40 ans de vols impeccables (qu'il décrit comme "ayant mené mes passagers à bon port") et un vol durant lequel le retour à la plus proche piste d’atterrissage a été payant. CV parfait pour la catastrophe du 15 Janvier. Ce que je veux dire ici, c'est que Sully a été choisi. La saison, la ville, le pilote, l'instant précis de la destruction des réacteurs (donc mesuré grâce à une simulation du même type que celle utilisée à la fin du film), tout cela a été choisi.
S’il y a un pilote dont la carrière indiquait qu’il déciderait de retourner à l’aéroport c’est Chesley Sullenberger. Ce qui le fait rester au-dessus de l’Hudson c’est le doute. C’est l’improbabilité de l’événement. Les buildings de la ville remplis de vies prêtes à être fauchées par un avion perdu.

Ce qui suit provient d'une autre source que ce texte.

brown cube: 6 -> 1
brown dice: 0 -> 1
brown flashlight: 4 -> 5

Voilà, c’est tout. Ce vol d’oiseaux c’était un attentat. Un autre avion devait se crasher sur New York mais par un miracle incroyable cela a échoué. Un messie sacrificiel nous a fait atterrir un avion sur l'eau. Car c'est le sens du sacrifice, le sens de la responsabilité, qui fait de Sully ce qu'il est. C'est l'oubli de soi et l'amour qui ont créé le miracle, c'est largement mis en avant dans la description que le film fait des événements. Un miracle Chrétien donc.
Ah oui, comment j’explique les oiseaux ; de la même manière que j’explique les oiseaux de la simulation que l’on voit à la fin du film. CGI, hologrammes, peu importe, la technologie politico-militaro-manipulatrice en est largement à ce niveau aujourd’hui. Peut-être la CIA a-t-elle un dresseur de pigeon particulièrement patenté. Et de toute façon, la scène n’est qu’une constante remémoration de Sully si je ne me trompe, donc ce que l’on voit n’est que sa perception. Si les oiseaux étaient une illusion du docteur Mystério et que Sully n’y a vu que du feu, il est normal que ses souvenirs nous montrent une volée d’oiseaux parfaitement crédibles.

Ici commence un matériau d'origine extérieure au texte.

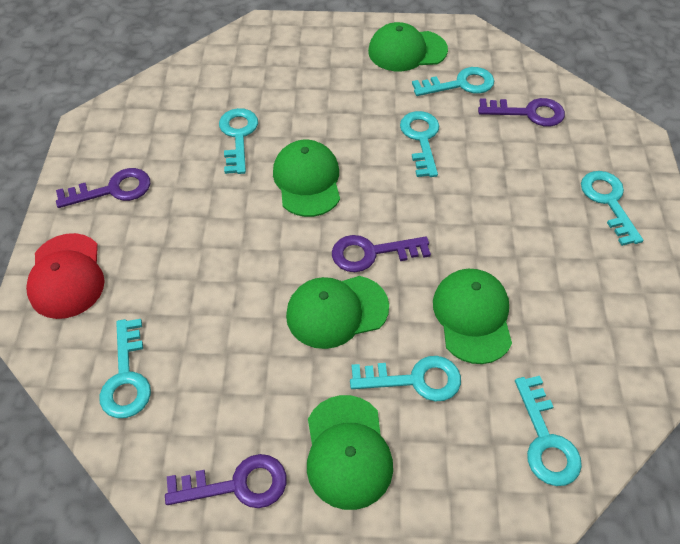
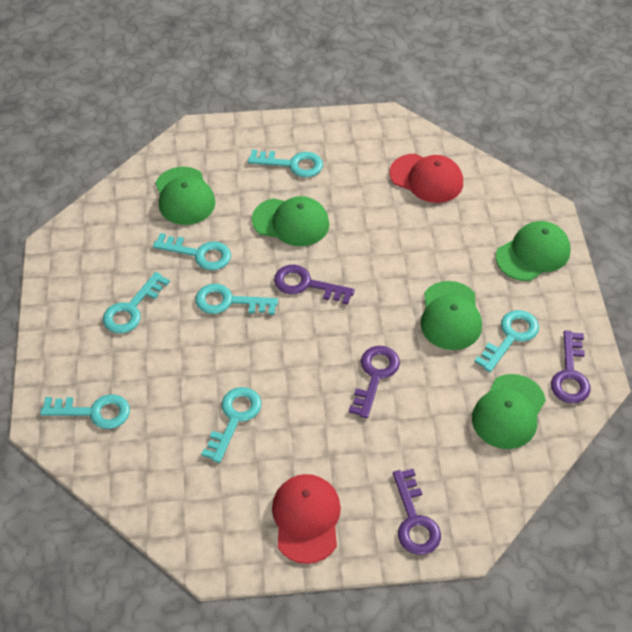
red cap: 1 -> 2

Petits détails que je ne creuserai pas : il est possible que Sully pense que son copilote est dans le coup et que c’est uniquement à la fin du film, en entendant la boîte noire, qu’il se dit que c’est impossible. Et certes, s’il était dans le coup, cela signifierait que le co-pilote est un kamikaze mais dans la version officielle des attentats du 11 septembre, il y a aussi une tripotée de kamikazes.

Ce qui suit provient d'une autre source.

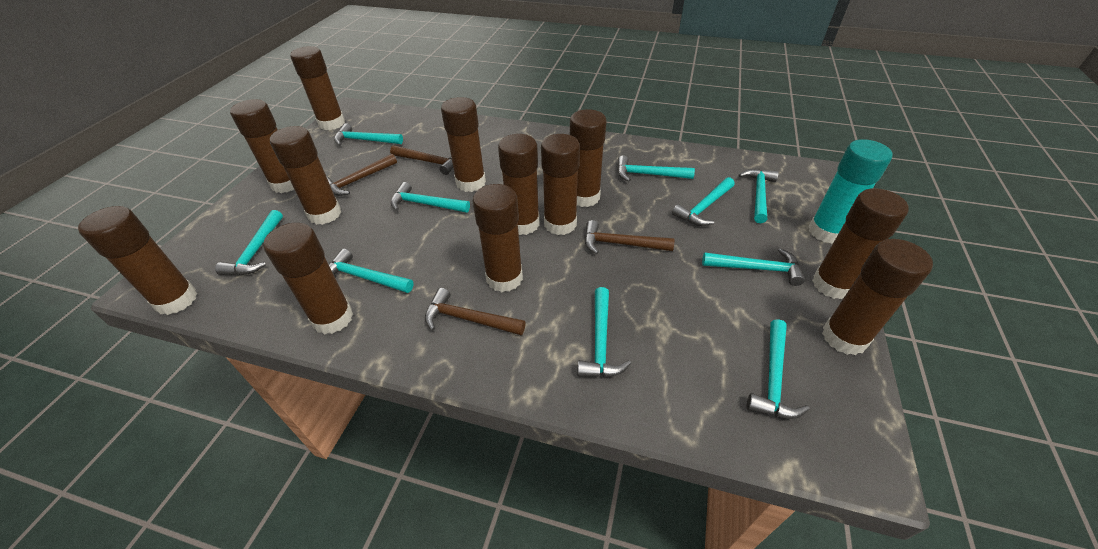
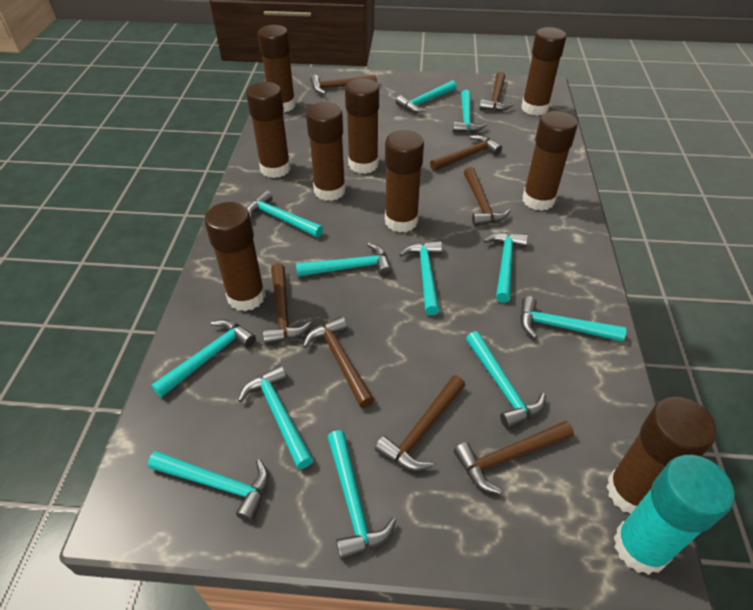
brown glue stick: 12 -> 9
brown hammer: 4 -> 8
turquoise hammer: 10 -> 12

Aussi, il est probable que Sully s’attende à se faire assassiner. Raison pour laquelle il passe son temps à courir dans la rue ainsi que d’un lieu public à un autre (entre autres nombreuses raisons). Beaucoup de ses comportements ne correspondent pas à la situation, aussi exceptionnelle soit-elle.
Mais bref, que ce film était bon. Un film avec des humains humains, ça devient bien rare.
Le film se clôt sur Elizabeth Davis soulignant qu'il reste une inconnue dans cette histoire. Tout menait au crash et il est au final incompréhensible que Sully ait pris la bonne décision. C'est à ce moment qu'il devrait répondre: "J'ai compris que ça n'était pas un accident mais le résultat d'une volonté humaine et que par conséquent, nous n'avions aucune chance d'atteindre un aéroport." A la place, il protège sa vie et redirige la question. Si tous ces imbéciles n'ont pas compris que des oiseaux ne pouvaient pas faire ça et qu'un timing aussi infernal ça n'existe pas, ce n'est pas à lui de risquer sa vie à nouveau.
L'avion qui vole sur l'eau, image christique du sauveur. Les rafts gonflables deviennent des ailes. Et sur les ailes, d'autres rescapés. Et au-dessus de ces deux paires d'ailes, une autre: la ville. En même temps que ses passagers, Sully a sauvé New York. La gouverne de direction est de la même taille que la tour qui remplace les twin towers. Airbus/New York = même destin.